This is a story about taking time for things you love.

I love food, I love how it tastes, I’m fascinated by how it works. I enjoy reading about its history and cultures. Food science is amazing. I’m also passionate about the way food brings people together, it builds communities and families and friendships. Food marks festivals: the Christmas ham, the Easter lamb, the whole salmon I poach for our birthdays each year.

This story, then, is just a little meditation about the things we love, and taking time for them, and how it’s okay if they drop out of your life for a while, but how good it is when you can get them back in.

***

For the last three years I feel like I’ve just run around like a crazy loon, working stupid hours and being tired and busy and a terrible friend. That’s not the whole story, thank goodness, but there was a lot more busyness than I would have liked, or than was healthy for me.

It wasn’t always like this. When I was doing my PhD, I had a glorious allotment with rocket and raspberries and beans and horseradish and potatoes and carrots….10401181_580035382650_8425_n

 

And I used to make bread. I started with a basic white loaf, played around with Morrocan sourdough, and progressed to German Landbrot, and French pain de compagne and occaisionally, if I really had time, baguette.

I did have time, and I made time, and I took time.

I also worked two part-time jobs, commuted 3 and a half hours each way to Oxford, was a full-time student who finished her PhD in 3 years, produced conference papers, wrote a couple of articles,  and some poetry.

The wonderful thing about a PhD is that it while it is long and hard work, it is also extremely flexible. And while working alone from home can be isolating, it also means you can spend your breaks making bread or putting on a load of washing or watering the veggie patch. I would make slow braised stews because putting something in the oven 6 hrs before we were going to eat it was efficient and warming.

◆ Assigned task
In the piece about taking time for the things you love, how long did the commute to Oxford take each way?

◆ Excerpted data
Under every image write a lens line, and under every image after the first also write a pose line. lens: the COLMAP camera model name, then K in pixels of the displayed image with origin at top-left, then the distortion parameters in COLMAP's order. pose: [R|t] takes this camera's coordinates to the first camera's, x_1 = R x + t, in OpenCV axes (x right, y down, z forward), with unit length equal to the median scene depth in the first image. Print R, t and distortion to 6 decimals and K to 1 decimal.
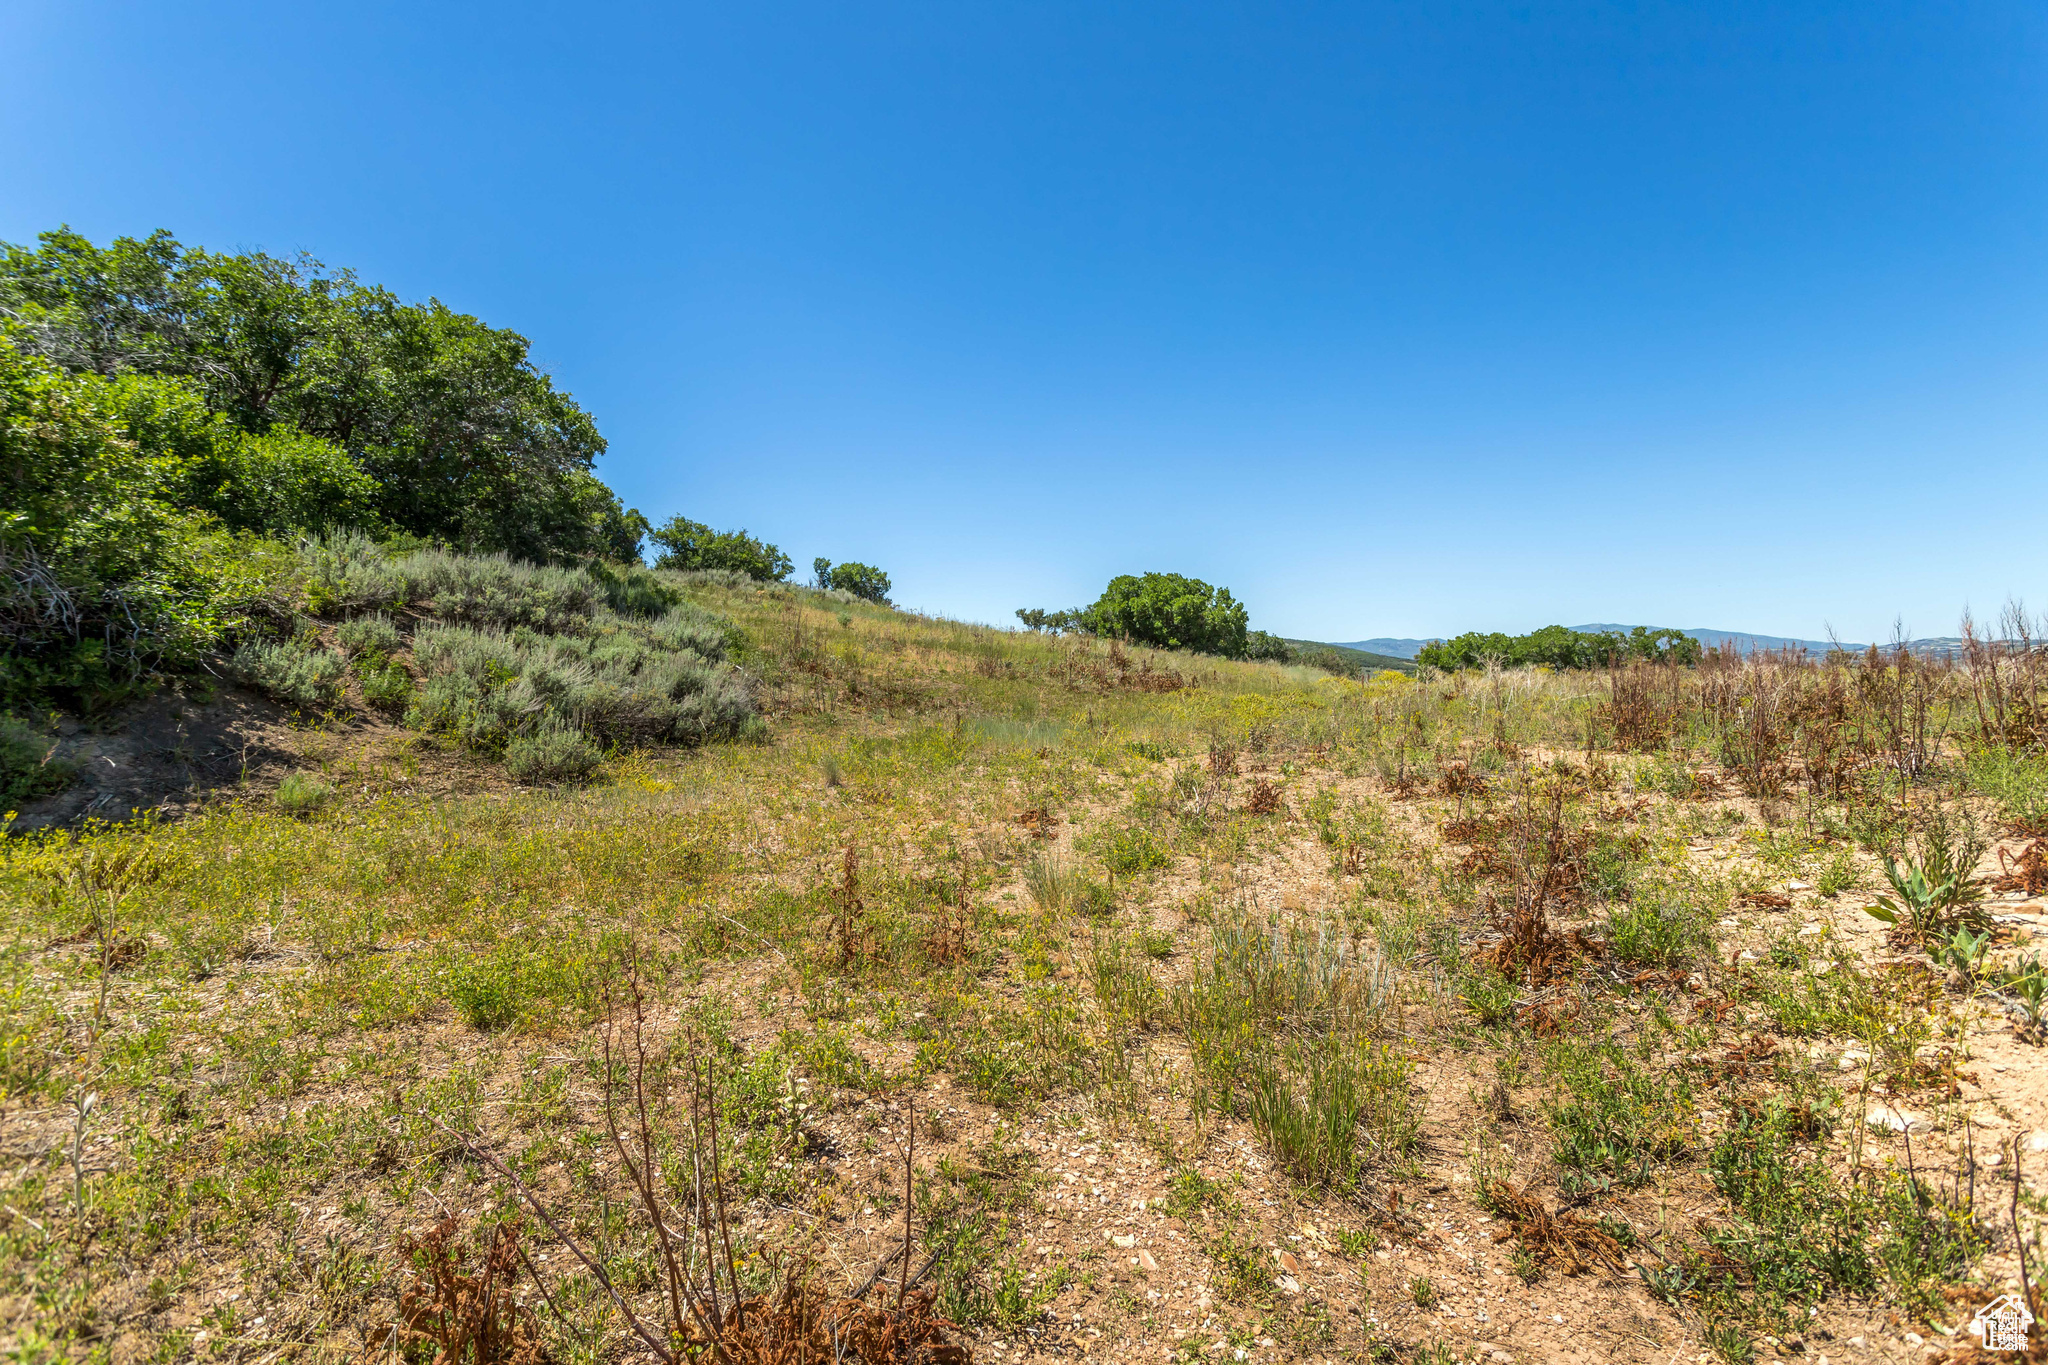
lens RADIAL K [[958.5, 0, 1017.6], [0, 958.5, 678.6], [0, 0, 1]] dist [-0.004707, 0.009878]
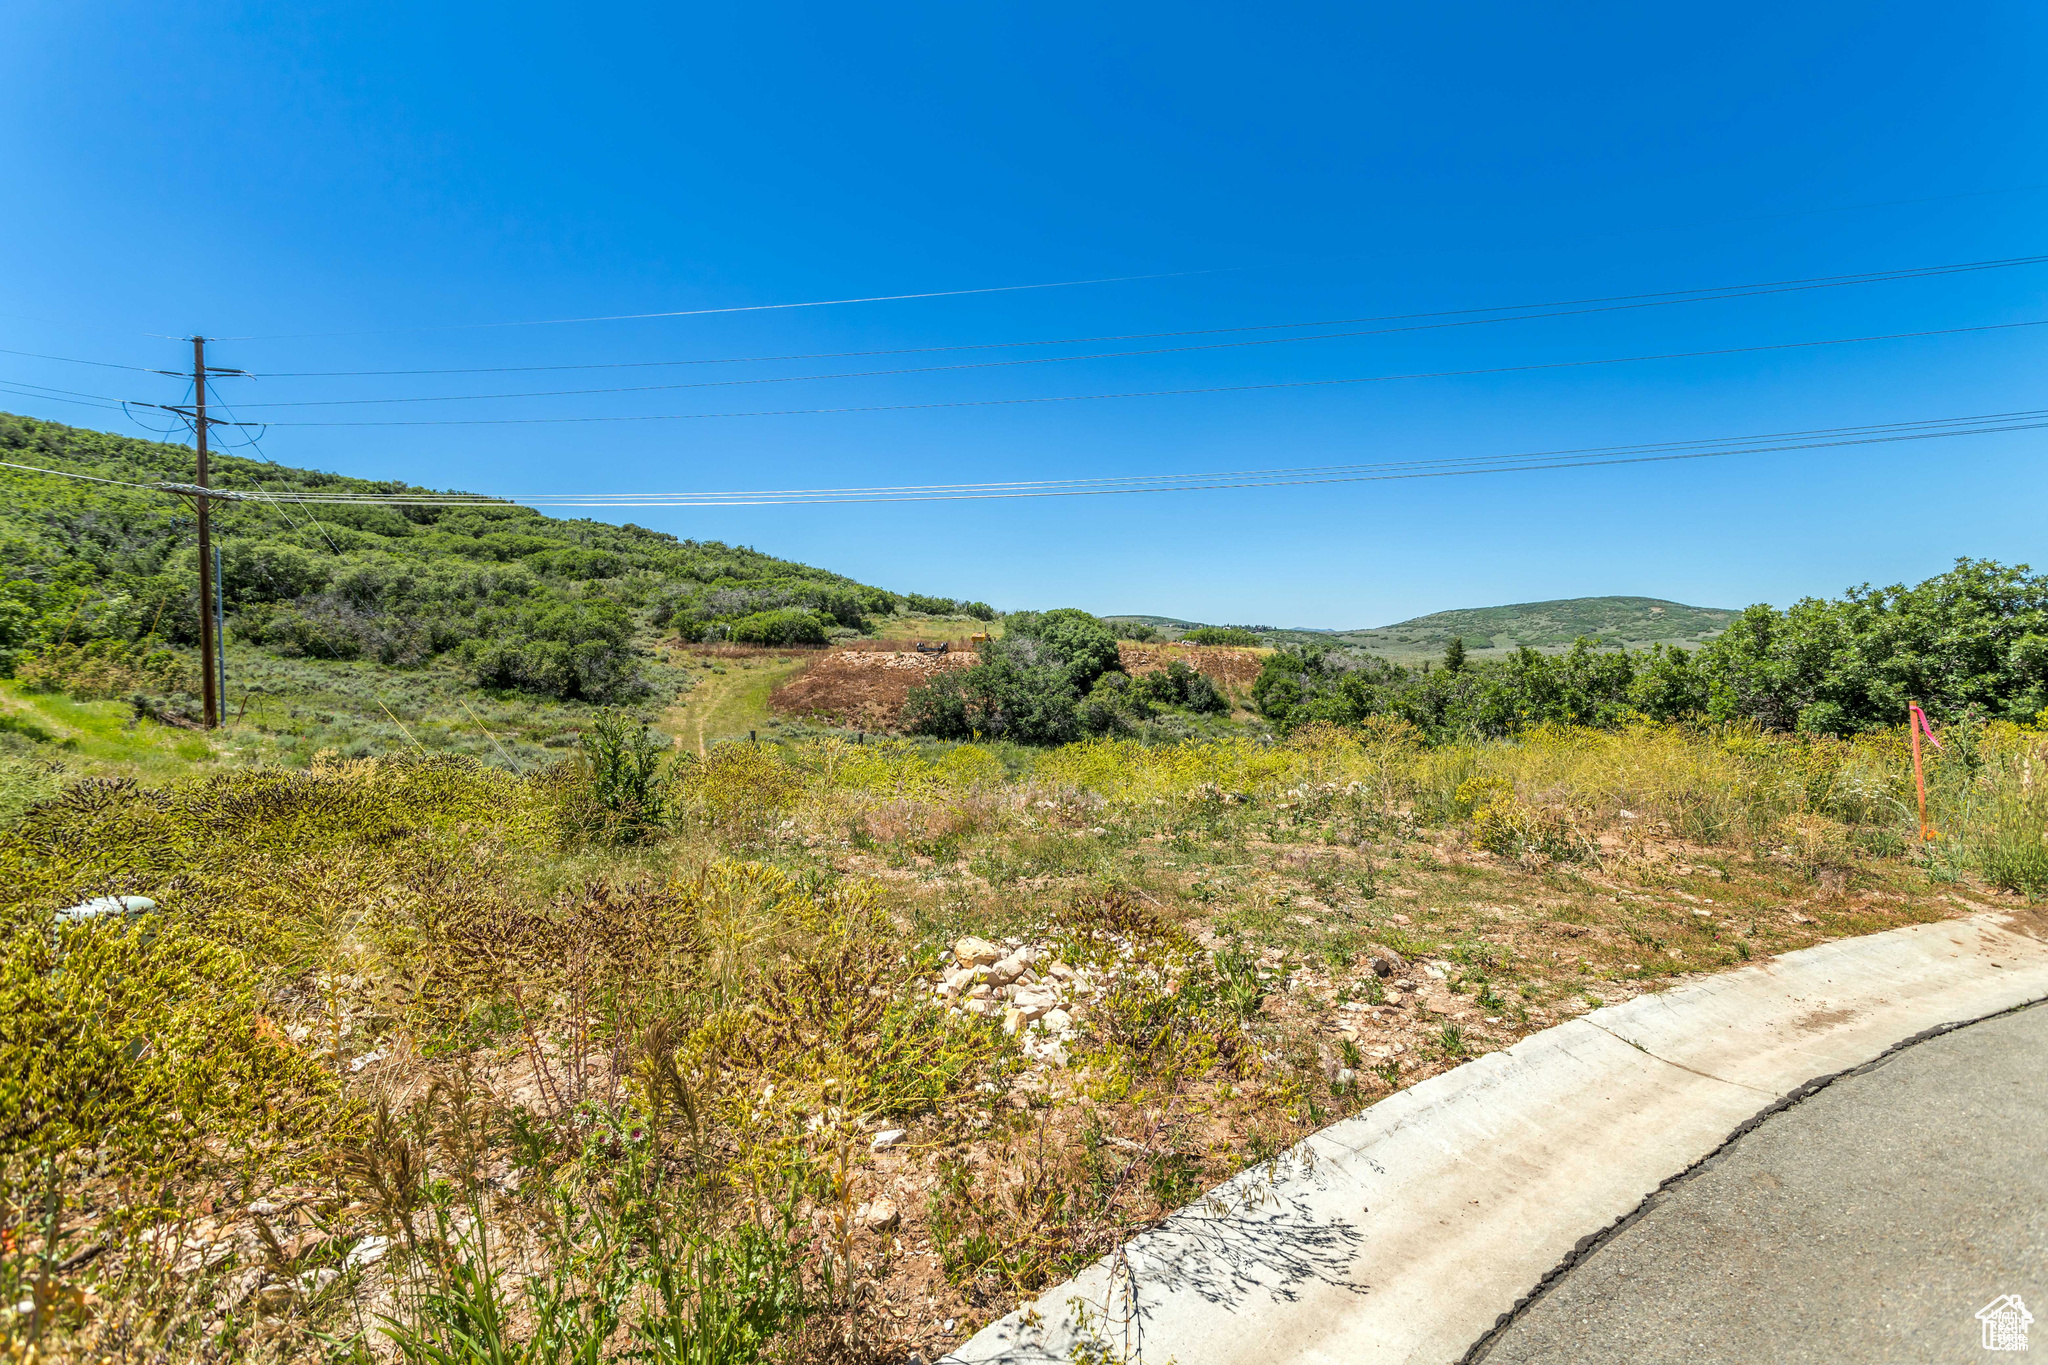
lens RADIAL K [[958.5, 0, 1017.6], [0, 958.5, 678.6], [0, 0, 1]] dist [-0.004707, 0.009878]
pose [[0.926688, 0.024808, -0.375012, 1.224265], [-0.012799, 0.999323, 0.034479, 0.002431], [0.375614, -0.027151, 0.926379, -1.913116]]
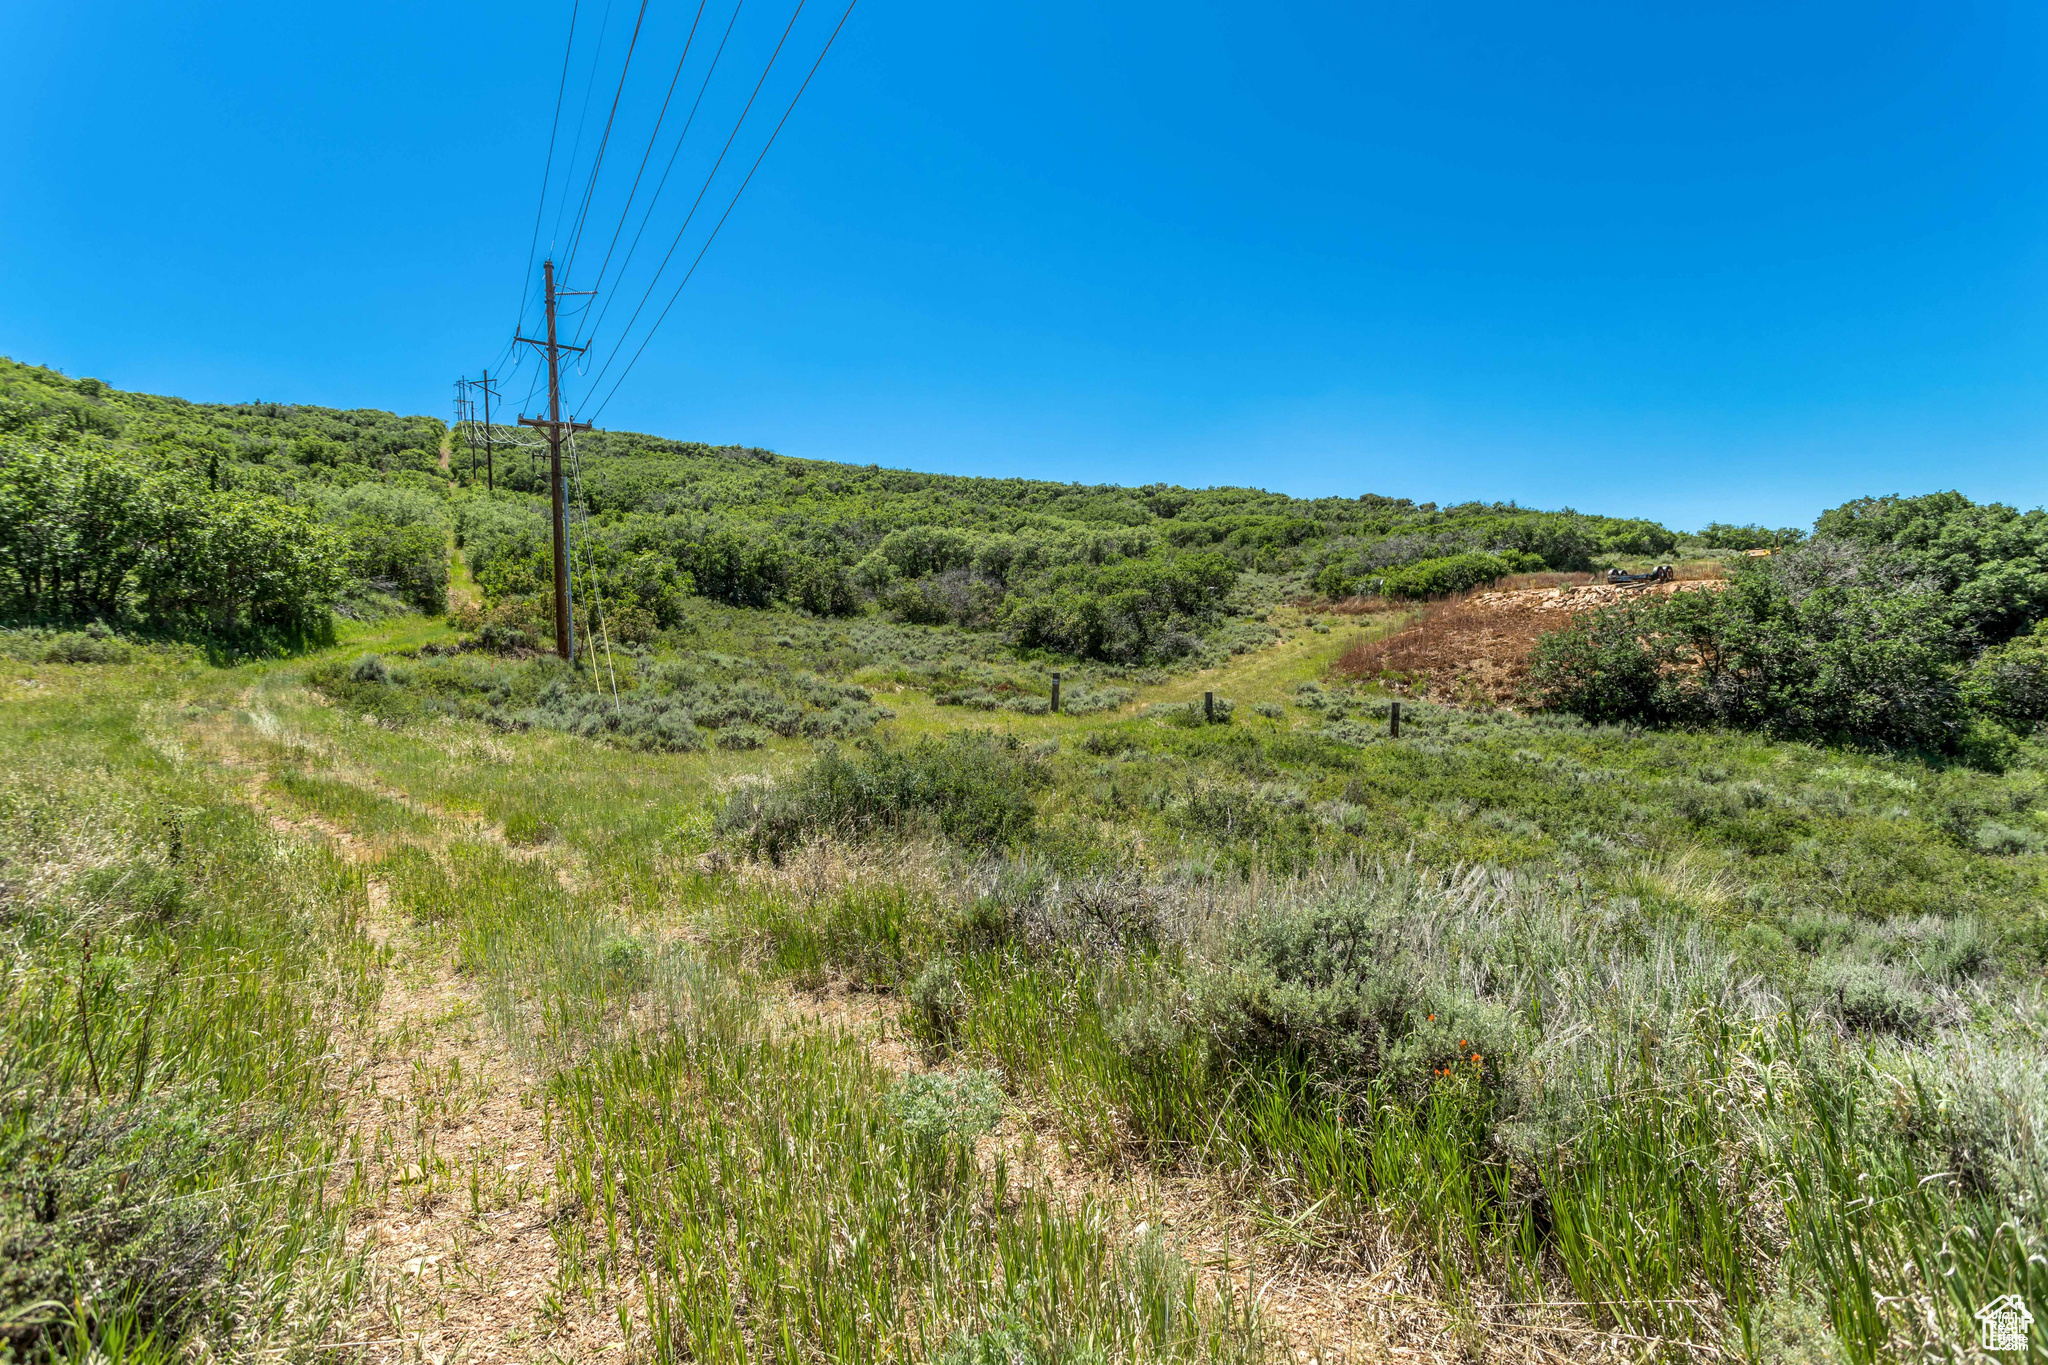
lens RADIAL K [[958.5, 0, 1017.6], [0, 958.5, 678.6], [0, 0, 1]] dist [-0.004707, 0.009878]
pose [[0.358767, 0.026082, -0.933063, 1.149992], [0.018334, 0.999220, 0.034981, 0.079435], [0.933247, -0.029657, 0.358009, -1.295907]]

◆ Written response
Three and a half hours.